Dean Regan’s “A Closer Walk with Patsy Cline” offers an intimate, nostalgic stroll through much of Cline’s music but keeps the audience at an arm’s length in revealing the inspiration behind her signature songs.

Directed by Jhon Goodwin at Spokane Civic Theatre’s Firth J. Chew Studio Theatre, the show is the second of two jukebox musicals about the country legend to grace Spokane’s local theater scene this season. Similar to “Always … Patsy Cline,” presented last month by Interplayers Professional Theatre, “A Closer Walk” provides well-sung and skillfully orchestrated interpretations of Cline’s spellbinding compositions.

The show will certainly satisfy those who accept it as less of a play and more of a tribute concert. Those desiring a more insightful storyline divulging more about Cline’s offstage life – her family, two marriages and what triggered her deeply emotional tunes – will be left mostly in the dark by this production.

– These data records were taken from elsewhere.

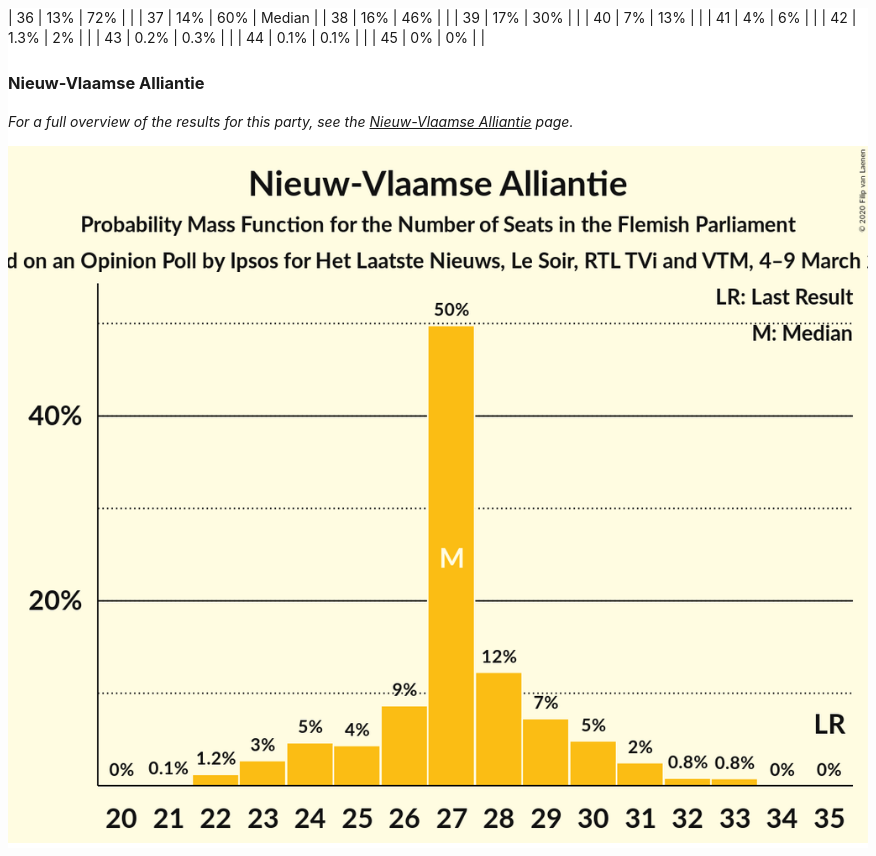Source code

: | 36 | 13% | 72% |  |
| 37 | 14% | 60% | Median |
| 38 | 16% | 46% |  |
| 39 | 17% | 30% |  |
| 40 | 7% | 13% |  |
| 41 | 4% | 6% |  |
| 42 | 1.3% | 2% |  |
| 43 | 0.2% | 0.3% |  |
| 44 | 0.1% | 0.1% |  |
| 45 | 0% | 0% |  |

### Nieuw-Vlaamse Alliantie

*For a full overview of the results for this party, see the [Nieuw-Vlaamse Alliantie](party-nieuw-vlaamsealliantie.html) page.*

![Graph with seats probability mass function not yet produced](2020-03-09-Ipsos-seats-pmf-nieuw-vlaamsealliantie.png "Seats Probability Mass Function")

Stage performances are the only means of expression for Cline (Alyssa Day), and Regan doesn’t give her any real dialogue of her own. Her story is limited to the superficial narrations of a ’60s Winchester, Va., radio disc jockey known as Little Big Man (Scott Miller), who sums up the country great as “not just a songbird, but a real-life storyteller.” Miller does what he can with his character’s mechanical grab bag of radio fillers and jingles. In another role, he’s a comic who grates out cheesy one-liners to buy the audience’s time between Cline’s numerous costume changes.

Day’s unpretentious demeanor and glistening vocals, supported by a four-piece Western band led by David Brewster, are highly engaging, despite her microphone cutting out at the beginning of a few songs. Day graciously carries us through Cline’s maturation from a wide-eyed teenager in cowgirl garb auditioning at the Grand Ole Opry to a seasoned professional standing elegantly in a black ball gown before a packed house at Carnegie Hall. The set design attempts to simulate these venues, but a few of the scenic image projections are hard to decipher because they collide with the draped curtain backdrop.

Although Day’s ability to pull off Cline’s profound melancholic contralto can be a tad questionable at times, her performance of “She’s Got You” and “Sweet Dreams” toward the end of Act Two are right on the money. Most memorable is Day’s lamenting rendition of the gospel hymn “Just a Closer Walk with Thee,” a foreshadowing of Cline’s death in a plane crash at age 30 in 1963.

For those who can move past its flimsy plot, “A Closer Walk” is an opportunity to bask in Cline’s musical genius.